PROBLEM STATEMENT
Drop the images, then output the listing exactly.
BEGIN COLLECTED DATA
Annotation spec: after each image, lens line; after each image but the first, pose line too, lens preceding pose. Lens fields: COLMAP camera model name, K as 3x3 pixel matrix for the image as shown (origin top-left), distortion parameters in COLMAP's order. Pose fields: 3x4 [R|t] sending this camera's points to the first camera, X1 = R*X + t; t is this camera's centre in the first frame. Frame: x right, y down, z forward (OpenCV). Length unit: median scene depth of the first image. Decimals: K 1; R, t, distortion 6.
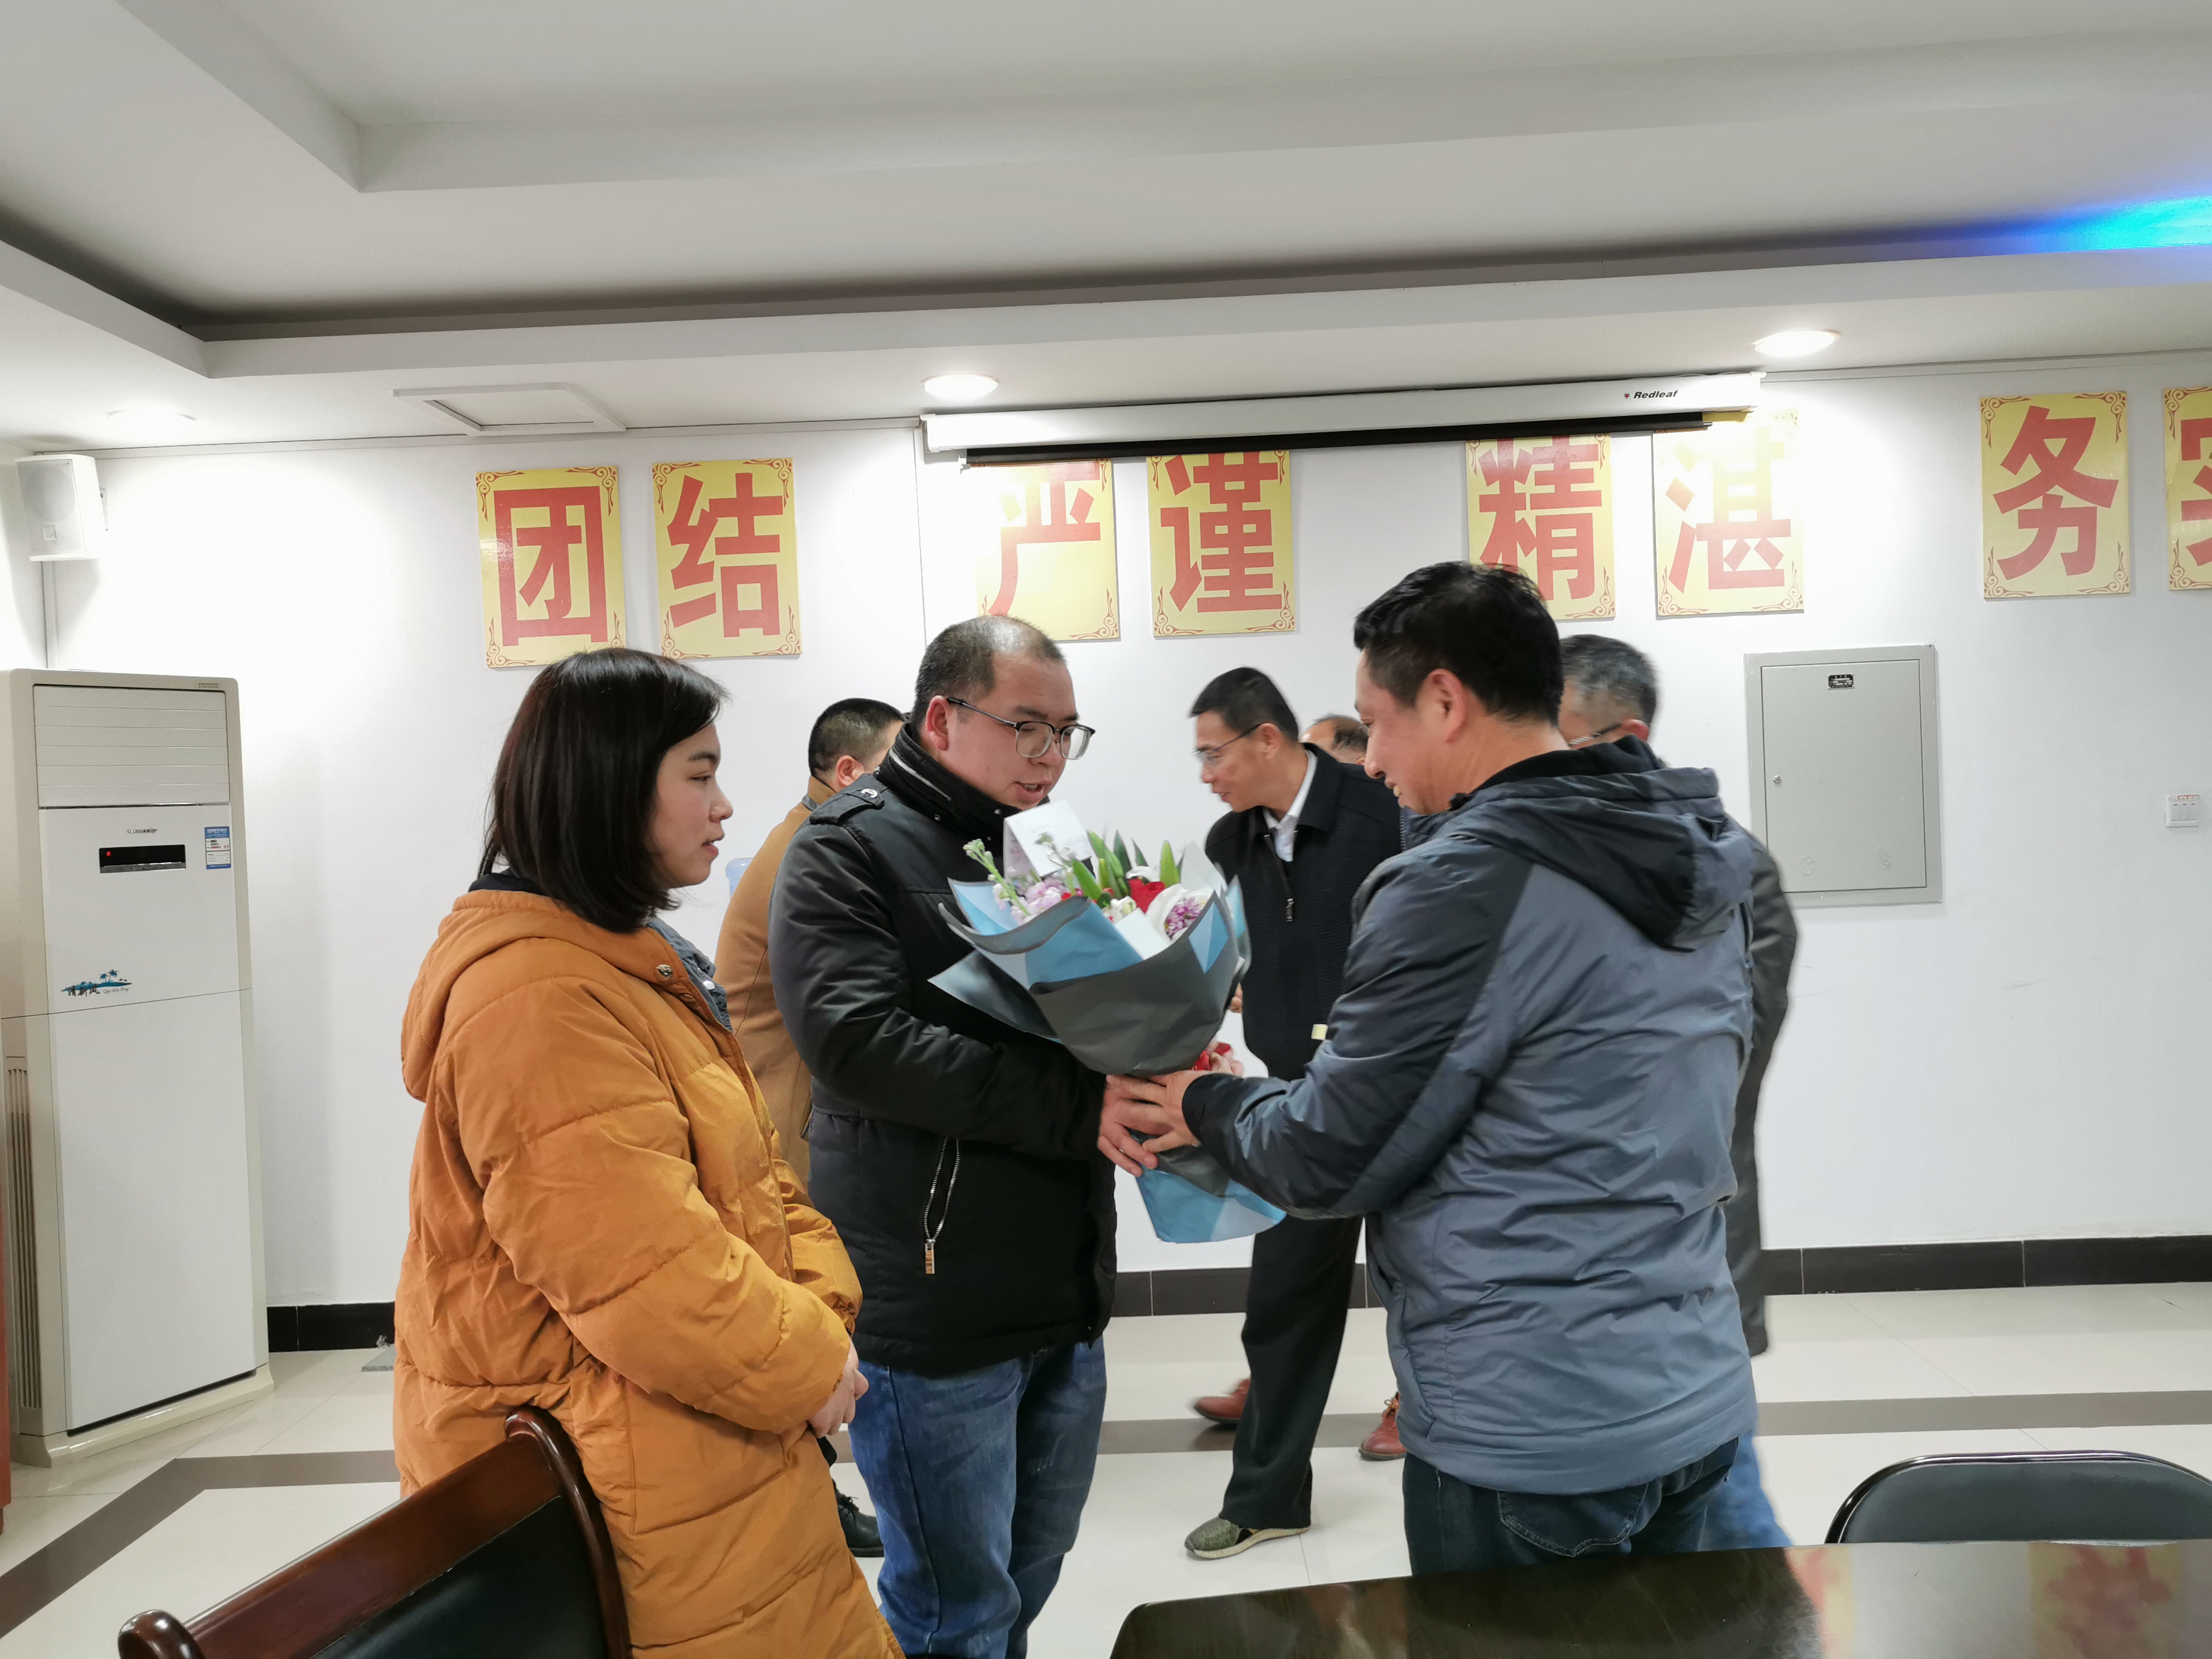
lens RADIAL K [[1672.3, 0, 1103.3], [0, 1672.3, 829.2], [0, 0, 1]] dist [0.045245, -0.021986]
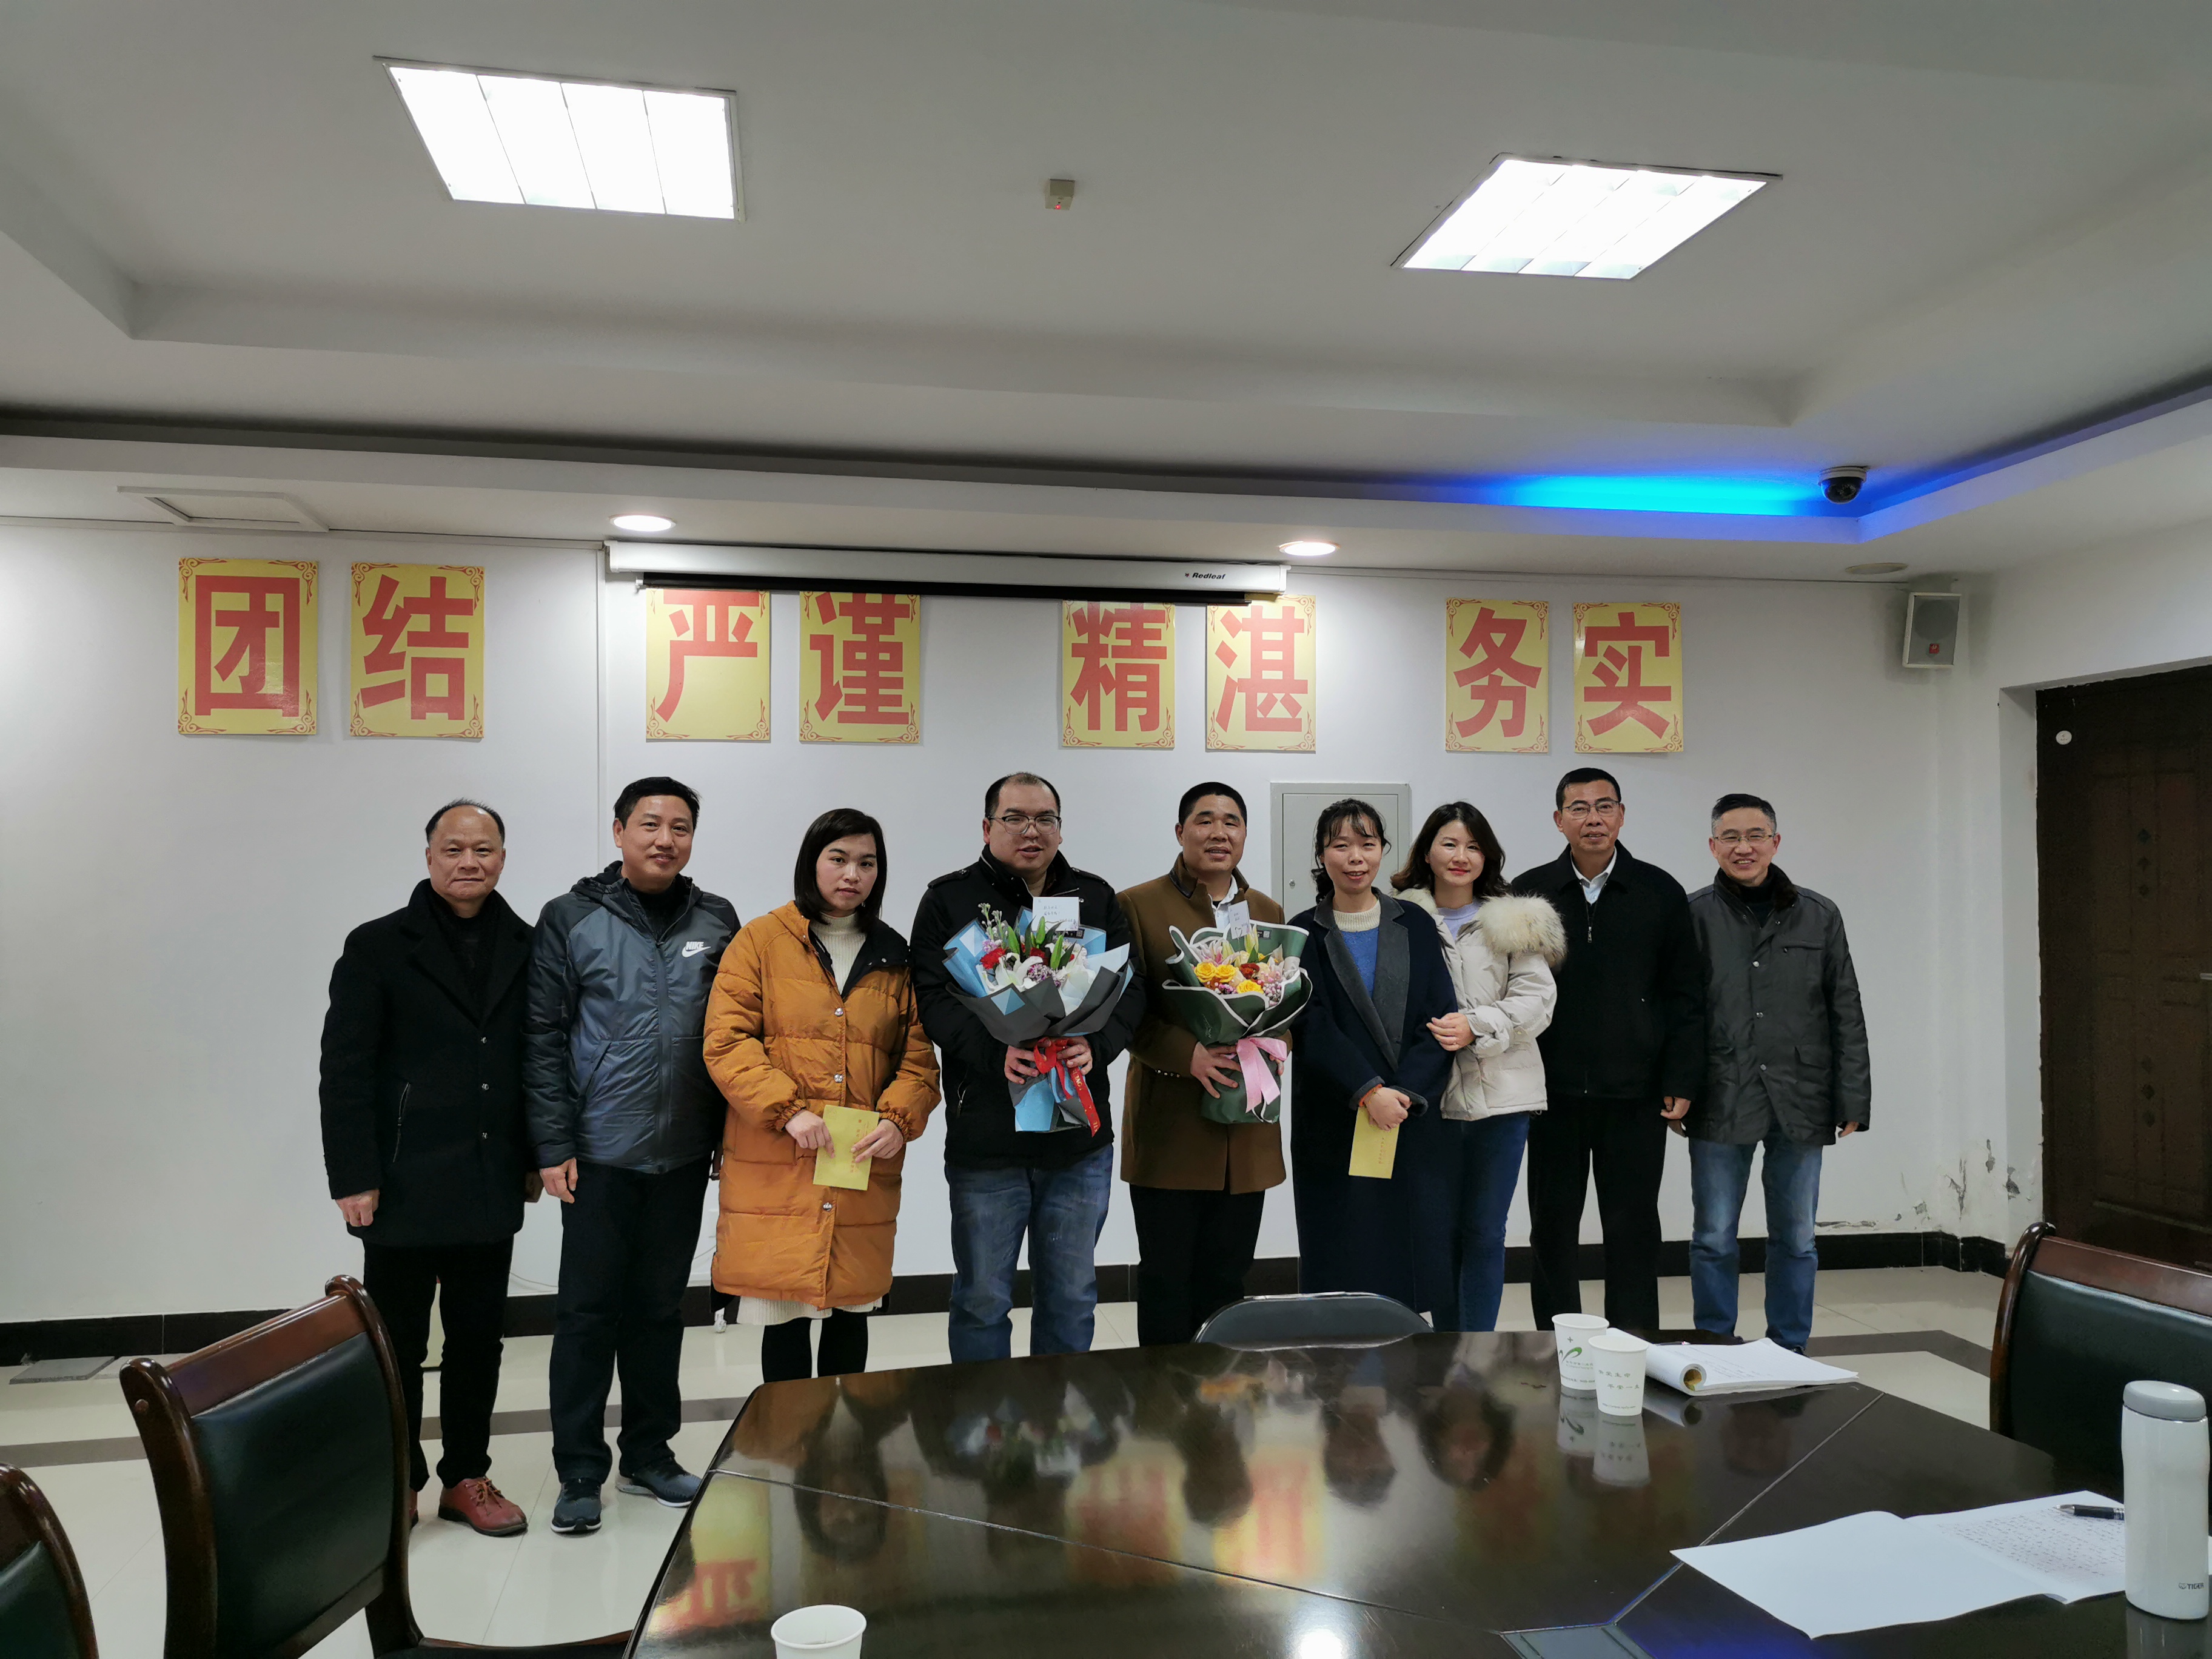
lens RADIAL K [[1672.3, 0, 1103.5], [0, 1672.3, 839.0], [0, 0, 1]] dist [0.045245, -0.021986]
pose [[0.979323, 0.046215, 0.196952, 0.010557], [-0.035521, 0.997714, -0.057494, 0.014786], [-0.199159, 0.049309, 0.978726, -0.201910]]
END COLLECTED DATA
RESPONSE
Annotation spec: after each image, lens line; after each image but the first, pose line too, lens preceding pose. Lens fields: COLMAP camera model name, K as 3x3 pixel matrix for the image as shown (origin top-left), distortion parameters in COLMAP's order. Pose fields: 3x4 [R|t] sending this camera's points to the first camera, X1 = R*X + t; t is this camera's centre in the first frame. Frame: x right, y down, z forward (OpenCV). Length unit: median scene depth of the first image. Decimals: K 1; R, t, distortion 6.
lens RADIAL K [[1672.3, 0, 1103.3], [0, 1672.3, 829.2], [0, 0, 1]] dist [0.045245, -0.021986]
lens RADIAL K [[1672.3, 0, 1103.5], [0, 1672.3, 839.0], [0, 0, 1]] dist [0.045245, -0.021986]
pose [[0.979323, 0.046215, 0.196952, 0.010557], [-0.035521, 0.997714, -0.057494, 0.014786], [-0.199159, 0.049309, 0.978726, -0.201910]]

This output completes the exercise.